• [Problem description] Without the pictures, copy the entries below word for word.

[Saved entries]
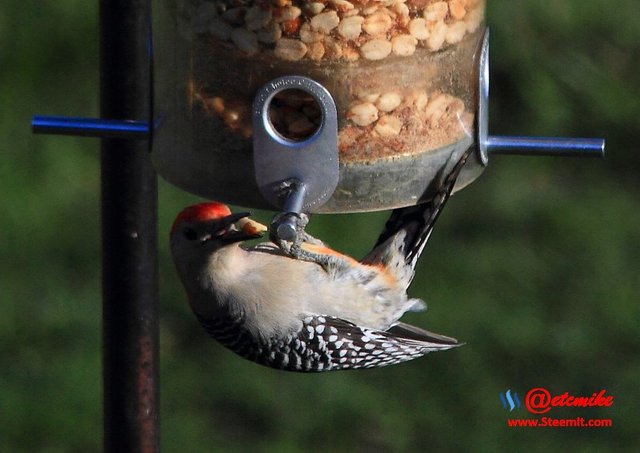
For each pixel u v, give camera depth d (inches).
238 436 477.1
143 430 323.0
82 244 530.3
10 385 485.1
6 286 514.9
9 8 585.6
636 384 496.7
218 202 334.3
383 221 525.0
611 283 529.7
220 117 304.5
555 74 579.8
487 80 322.0
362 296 339.0
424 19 298.7
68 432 477.1
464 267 527.2
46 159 553.0
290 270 334.6
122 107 317.1
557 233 543.2
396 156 302.7
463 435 480.7
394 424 481.7
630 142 573.6
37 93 572.1
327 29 292.8
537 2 588.1
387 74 297.6
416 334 351.9
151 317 321.7
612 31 591.2
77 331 505.4
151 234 319.9
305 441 477.7
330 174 296.7
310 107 297.6
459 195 553.0
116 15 313.7
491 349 503.2
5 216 532.7
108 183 317.4
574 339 508.1
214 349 499.8
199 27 303.7
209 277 331.9
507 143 320.8
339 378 492.4
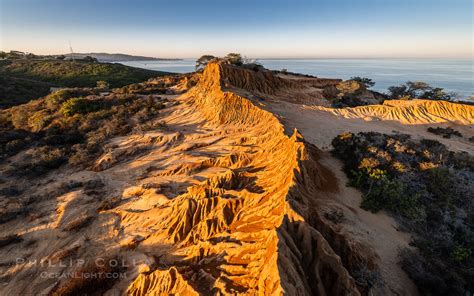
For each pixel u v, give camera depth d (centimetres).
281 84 7150
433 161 3009
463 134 4575
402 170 2727
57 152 4453
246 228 1989
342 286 1456
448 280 1606
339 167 2977
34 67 14000
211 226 2262
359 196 2458
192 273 1739
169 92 7888
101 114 5853
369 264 1709
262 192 2434
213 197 2472
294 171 2244
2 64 14312
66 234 2691
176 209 2595
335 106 6781
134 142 4722
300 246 1609
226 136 4516
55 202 3266
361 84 8525
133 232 2642
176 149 4428
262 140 3916
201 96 6134
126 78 13300
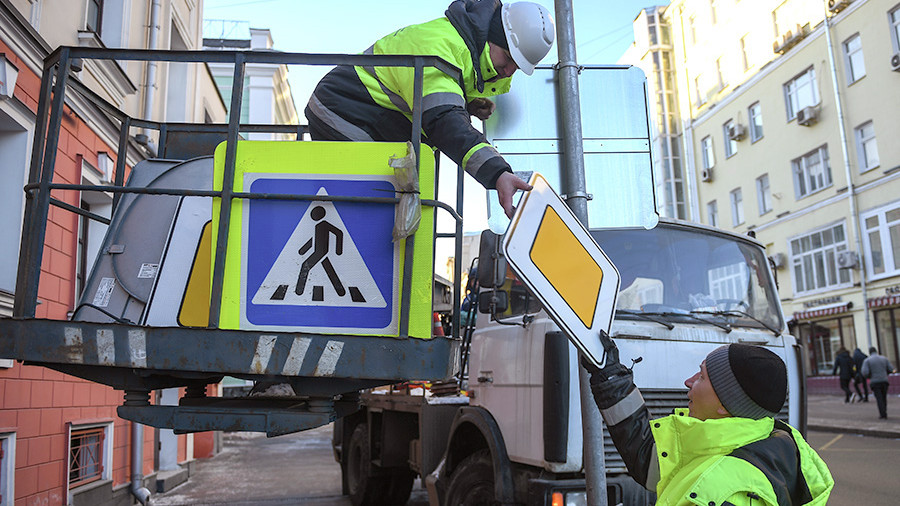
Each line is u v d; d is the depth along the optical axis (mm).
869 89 22453
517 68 3105
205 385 3166
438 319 6023
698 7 32281
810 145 25031
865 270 22656
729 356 1871
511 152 3076
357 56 2596
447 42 2803
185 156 4016
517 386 4332
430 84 2678
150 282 2955
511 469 4344
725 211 30188
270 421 2465
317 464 13000
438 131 2627
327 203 2477
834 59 23719
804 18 25188
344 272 2441
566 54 3076
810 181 25344
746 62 28859
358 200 2438
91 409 7129
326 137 3070
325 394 2484
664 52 36969
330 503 8633
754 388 1800
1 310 5516
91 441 7289
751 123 28484
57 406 6348
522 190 2498
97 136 7488
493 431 4496
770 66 27016
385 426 7387
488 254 4398
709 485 1612
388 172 2494
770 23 27047
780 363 1855
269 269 2443
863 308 22594
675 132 36469
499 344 4645
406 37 2863
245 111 27500
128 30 8898
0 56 5305
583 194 2963
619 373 2092
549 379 3926
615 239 4602
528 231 2039
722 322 4586
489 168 2504
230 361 2354
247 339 2367
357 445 8367
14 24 5484
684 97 33188
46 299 6238
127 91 8555
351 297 2434
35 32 5797
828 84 24078
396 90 2912
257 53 2578
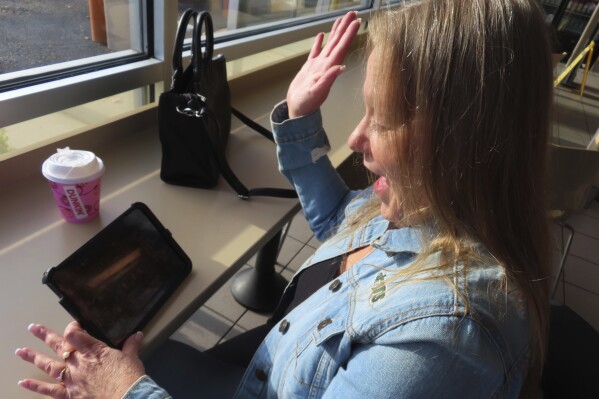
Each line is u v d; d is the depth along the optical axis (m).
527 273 0.54
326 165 0.98
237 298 1.75
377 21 0.59
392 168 0.58
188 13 0.96
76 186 0.81
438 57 0.50
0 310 0.68
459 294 0.50
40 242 0.82
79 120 1.19
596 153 1.46
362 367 0.53
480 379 0.48
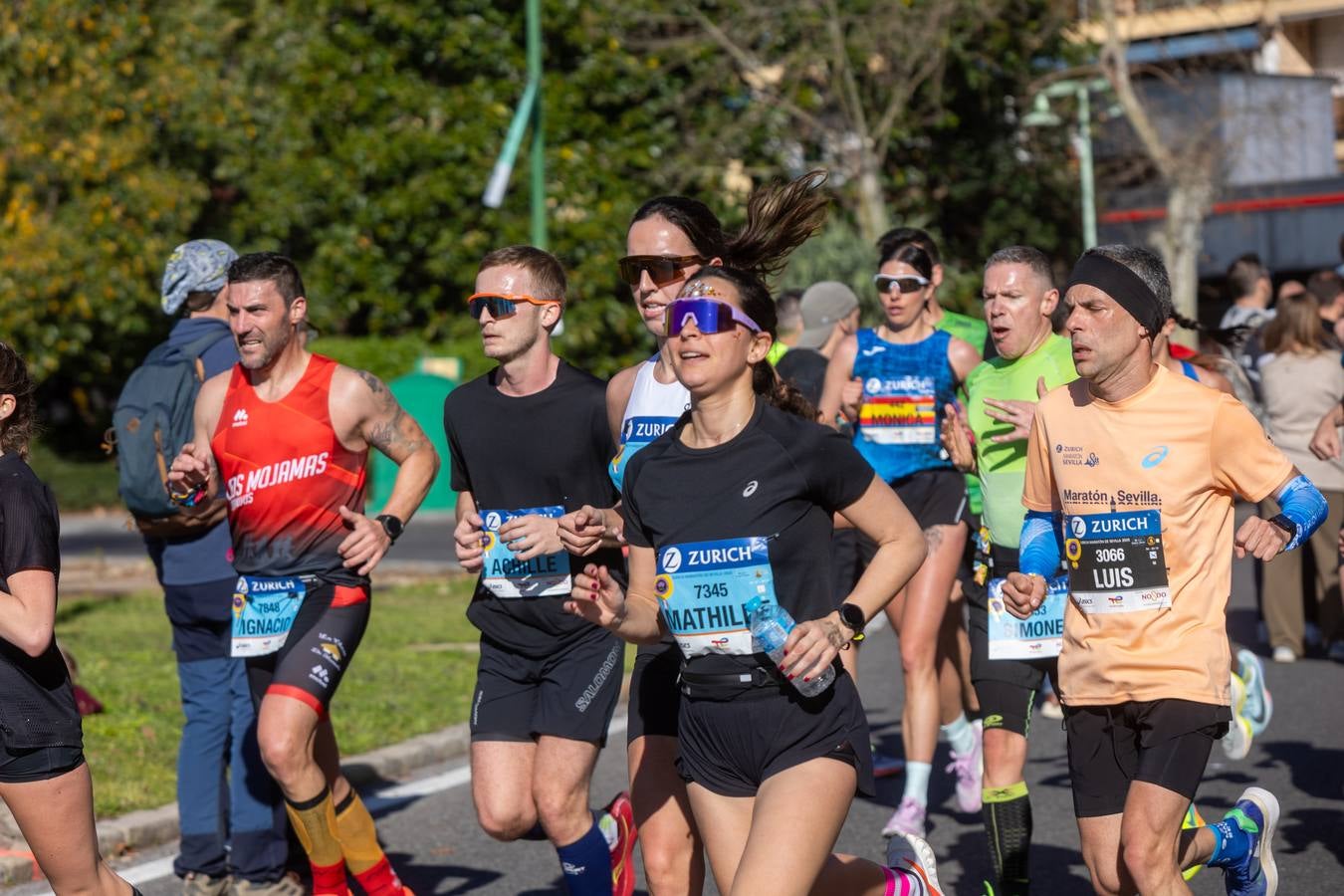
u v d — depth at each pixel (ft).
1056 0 144.77
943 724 37.01
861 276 123.24
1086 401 23.53
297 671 26.58
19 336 143.54
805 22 131.44
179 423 30.81
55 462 155.53
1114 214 160.86
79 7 143.23
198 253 31.86
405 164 133.08
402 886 28.45
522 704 26.17
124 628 65.26
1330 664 54.90
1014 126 148.87
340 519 27.63
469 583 81.92
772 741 20.31
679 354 20.45
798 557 20.35
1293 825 34.71
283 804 30.27
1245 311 62.90
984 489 29.96
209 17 159.53
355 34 134.00
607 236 130.21
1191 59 172.65
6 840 32.76
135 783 37.65
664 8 134.10
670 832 23.73
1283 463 22.43
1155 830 21.90
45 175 143.54
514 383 26.53
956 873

• [Solved problem]
For each pixel u v, give camera depth d (inches).
238 436 477.1
143 430 323.0
82 244 530.3
10 385 485.1
6 286 514.9
9 8 585.6
636 384 496.7
218 202 334.3
383 221 525.0
611 283 529.7
220 117 304.5
555 74 579.8
487 80 322.0
362 296 339.0
424 19 298.7
68 432 477.1
464 267 527.2
46 159 553.0
290 270 334.6
122 107 317.1
557 233 543.2
396 156 302.7
463 435 480.7
394 424 481.7
630 142 573.6
37 93 572.1
327 29 292.8
537 2 588.1
387 74 297.6
416 334 351.9
151 317 321.7
612 31 591.2
77 331 505.4
151 234 319.9
305 441 477.7
330 174 296.7
310 107 297.6
459 195 553.0
116 15 313.7
491 349 503.2
5 216 532.7
108 183 317.4
574 339 508.1
214 349 499.8
199 27 303.7
209 277 331.9
507 143 320.8
339 378 492.4
For each pixel u v, give camera depth d (centimetres).
281 84 7150
433 161 3009
463 134 4575
402 170 2727
57 152 4453
246 228 1989
342 286 1456
448 280 1606
339 167 2977
34 67 14000
211 226 2262
359 196 2458
192 273 1739
169 92 7888
101 114 5853
369 264 1709
262 192 2434
213 197 2472
294 171 2244
2 64 14312
66 234 2691
176 209 2595
335 106 6781
134 142 4722
300 246 1609
226 136 4516
55 202 3266
361 84 8525
133 232 2642
176 149 4428
262 140 3916
201 96 6134
126 78 13300
Each line is u v d; d is the depth along the optical axis (mm).
869 89 22453
517 68 3105
205 385 3166
438 319 6023
698 7 32281
810 145 25031
865 270 22656
729 356 1871
511 152 3076
357 56 2596
447 42 2803
185 156 4016
517 386 4332
430 84 2678
150 282 2955
511 469 4344
725 211 30188
270 421 2465
317 464 13000
438 131 2627
327 203 2477
834 59 23719
804 18 25188
344 272 2441
566 54 3076
810 181 25344
746 62 28859
358 200 2438
91 409 7129
326 137 3070
325 394 2484
664 52 36969
330 503 8633
754 388 1800
1 310 5516
91 441 7289
751 123 28484
57 406 6348
522 190 2498
97 136 7488
493 431 4496
770 66 27016
385 426 7387
488 254 4398
709 485 1612
388 172 2494
770 23 27047
780 363 1855
269 269 2443
863 308 22594
675 132 36469
499 344 4645
406 37 2863
245 111 27500
128 30 8898
0 56 5305
583 194 2963
619 373 2092
549 379 3926
615 239 4602
528 231 2039
722 322 4586
489 168 2504
230 361 2354
247 339 2367
357 445 8367
14 24 5484
684 97 33188
46 299 6238
127 91 8555
351 297 2434
35 32 5797
828 84 24078
396 90 2912
257 53 2578
Each line is u v d; d is the depth along the optical axis (m).
527 273 0.54
326 165 0.98
237 298 1.75
377 21 0.59
392 168 0.58
188 13 0.96
76 186 0.81
438 57 0.50
0 310 0.68
459 294 0.50
40 242 0.82
79 120 1.19
596 153 1.46
362 367 0.53
480 379 0.48
u v d — depth at each pixel (ft).
1056 0 144.77
943 724 37.01
861 276 123.24
1086 401 23.53
297 671 26.58
19 336 143.54
805 22 131.44
179 423 30.81
55 462 155.53
1114 214 160.86
79 7 143.23
198 253 31.86
405 164 133.08
402 886 28.45
522 704 26.17
124 628 65.26
1330 664 54.90
1014 126 148.87
340 519 27.63
469 583 81.92
772 741 20.31
679 354 20.45
798 557 20.35
1293 825 34.71
283 804 30.27
1245 311 62.90
984 489 29.96
209 17 159.53
355 34 134.00
607 236 130.21
1191 59 172.65
6 840 32.76
135 783 37.65
664 8 134.10
670 832 23.73
1283 463 22.43
1155 830 21.90
45 175 143.54
514 383 26.53
956 873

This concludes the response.